Just before Halloween 2014, an organization dedicated to ending street harassment posted a video compiling the many come-ons, catcalls, and other uninvited attention a woman collected from men simply by walking through the streets of New York for a day. The video has racked up more than 35 million views, and sparked a seemingly endless flood of tirades, thinkpieces, and parodies, all centered on what constitues harassment, what catcalling is really about, and what kind of expectations of privacy or solitude women are allowed to have in public spaces. Karen Leigh Hopkins’ timely black comedy Miss Meadows has its own take both on the hidden ugliness of catcalling and on how to respond, and it cuts straight to the point in its opening scene: Primly dressed schoolteacher Miss Mary Meadows (Katie Holmes) strolls through a bright suburb, and a man driving by tries to start a casual hey-baby flirtation. Almost immediately, his banter decays from compliments to crudity to an attempt to kidnap her at gunpoint. And then she pulls out a pistol, kills him, and strolls away, tap-dancing as she goes.
That opening lays out the gap between Miss Meadows’ baby-faced-naïf appearance and her enthusiasm for vigilante murder, and it establishes the film’s surreal sense of humor: Her tap-dance interludes and the CGI deer and bluebirds in the background position her as a real-world Disney princess, as out of place in a world of sexual harassment and stranger-rape as Amy Adams’ character in Enchanted, or the Bradys in The Brady Bunch Movie. But at the same time, the opening exposes the film’s biggest problem: It really does believe Miss Meadows’ perkily delivered refrain that the world is a cesspool of filth and misery. It’s the kind of place where every case of street harassment ends at gunpoint, criminals lurk in waiting on every corner, and women are right to expect threats and answer with murder.

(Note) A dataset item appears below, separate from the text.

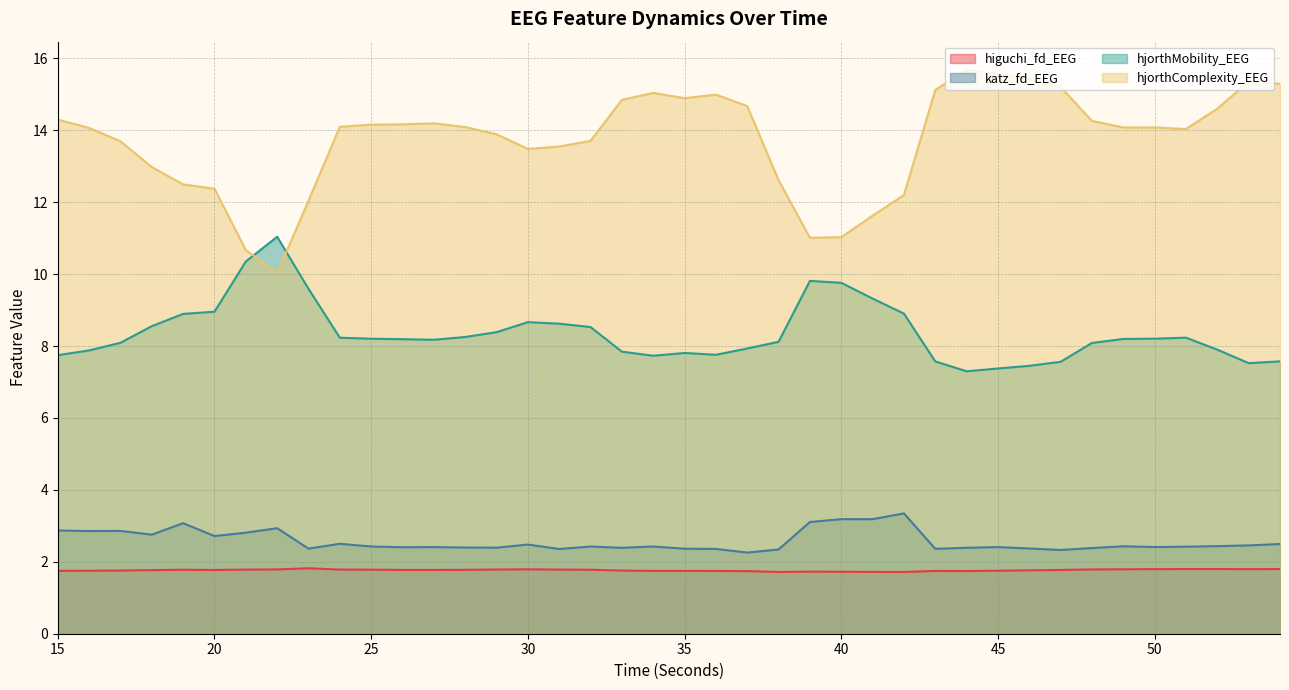

Reading right to left, extract all data points from this chart.

higuchi_fd_EEG: 1.8	1.8	1.8	1.8	1.8	1.8	1.8	1.8	1.8	1.8	1.7	1.7	1.7	1.7	1.7	1.7	1.7	1.7	1.7	1.7	1.7	1.8	1.8	1.8	1.8	1.8	1.8	1.8	1.8	1.8	1.8	1.8	1.8	1.8	1.8	1.8	1.8	1.8	1.8	1.7
katz_fd_EEG: 2.5	2.5	2.4	2.4	2.4	2.4	2.4	2.3	2.4	2.4	2.4	2.4	3.3	3.2	3.2	3.1	2.3	2.3	2.4	2.4	2.4	2.4	2.4	2.4	2.5	2.4	2.4	2.4	2.4	2.4	2.5	2.4	2.9	2.8	2.7	3.1	2.8	2.9	2.9	2.9
hjorthMobility_EEG: 7.6	7.5	7.9	8.2	8.2	8.2	8.1	7.6	7.5	7.4	7.3	7.6	8.9	9.3	9.8	9.8	8.1	7.9	7.8	7.8	7.7	7.8	8.5	8.6	8.7	8.4	8.3	8.2	8.2	8.2	8.2	9.6	11.0	10.4	9.0	8.9	8.6	8.1	7.9	7.7
hjorthComplexity_EEG: 15.3	15.4	14.6	14.0	14.1	14.1	14.3	15.2	15.4	15.6	15.7	15.1	12.2	11.6	11.0	11.0	12.6	14.7	15.0	14.9	15.0	14.8	13.7	13.6	13.5	13.9	14.1	14.2	14.2	14.2	14.1	12.0	10.0	10.7	12.4	12.5	13.0	13.7	14.1	14.3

It’s never entirely clear how seriously Hopkins wants viewers to take this poisonous worldview, though she tips her hand by setting her story in a Blue Velvet-style small town full of bright gardens and hidden savagery. When Miss Meadows isn’t killing people, Holmes plays her as a childlike chirp-bot who speaks in cutesy aphorisms and quaint little rhymes, and uses punishing literalism to keep people at bay. (When a kindly but cynical neighbor played by Mary Kay Place tries to set her up with a nice single dentist and warns that she shouldn’t “be an old maid,” Miss Meadows answers, with no apparent sarcasm, “That’s impossible. I don’t clean houses for a living, and I have no intentions to start domestication training.”) Later, a cop describes her as a “Pulp Fiction Mary Poppins,” and there’s a truth to that beyond the Julie Andrews sweetness: Like Mary Poppins, she puts people in their place with a smile and some remarkably kind acidity.
Holmes’ performance helps Miss Meadows considerably: It’s so relentlessly upbeat and deliberately artificial that it admits no cynicism or judgment, and it makes the film daringly weird, like a less-bloody but no less savage version of Lucky McKee’s May, with less mutilation and more tea parties. The problem is everything around Holmes. Hopkins delivers some beautifully precise sequences, but they never entirely fit together. One of the best comes in a scene dripping with menace, as Miss Meadows delivers tea, scones, and death threats to a neighbor recently released from prison for felony child abuse, to the tune of a children’s song with insinuating whispered lyrics. But that sequence is hard to square with the attempt at a nice romantic subplot involving small-town Sheriff Mike (James Badge Dale), or the melodramatic slo-mo flashbacks explaining Miss Meadows’ banally obvious origins. Some of the material would fit fine in a film meant to be taken at face value; some of it is the stuff of nightmare, and there’s no attempt to reconcile the hard cuts between the two.
In many ways, Miss Meadows recalls 2010’s hilariously awful Jessica Alba vehicle An Invisible Sign, which similarly puts a perky, naïve substitute teacher into a world she’s ill-equipped to handle, then tries to build a rom-com around her. (Much as with An Invisible Sign, one of Miss Meadows’ biggest barriers is the problem of a grown man attracted to a woman who behaves like a prissy 5-year-old at a fancy birthday party.) But Miss Meadows is much more aware of its own playfulness, which is more arch than the St. Louis waterfront. Its best moments suggest a much better film that looks at how Miss Meadows’ apparent mental illness and trauma integrate with the world around her, instead of positioning her as a neat, polite, probably necessary corrective to a world where every wolf whistle is immediately followed by a rape threat. Miss Meadows is drawn in the bright artificial colors of a circus lollipop, and those colors are often dazzling. But there’s a little too much medicine here for a spoonful of sugar to fully wash down.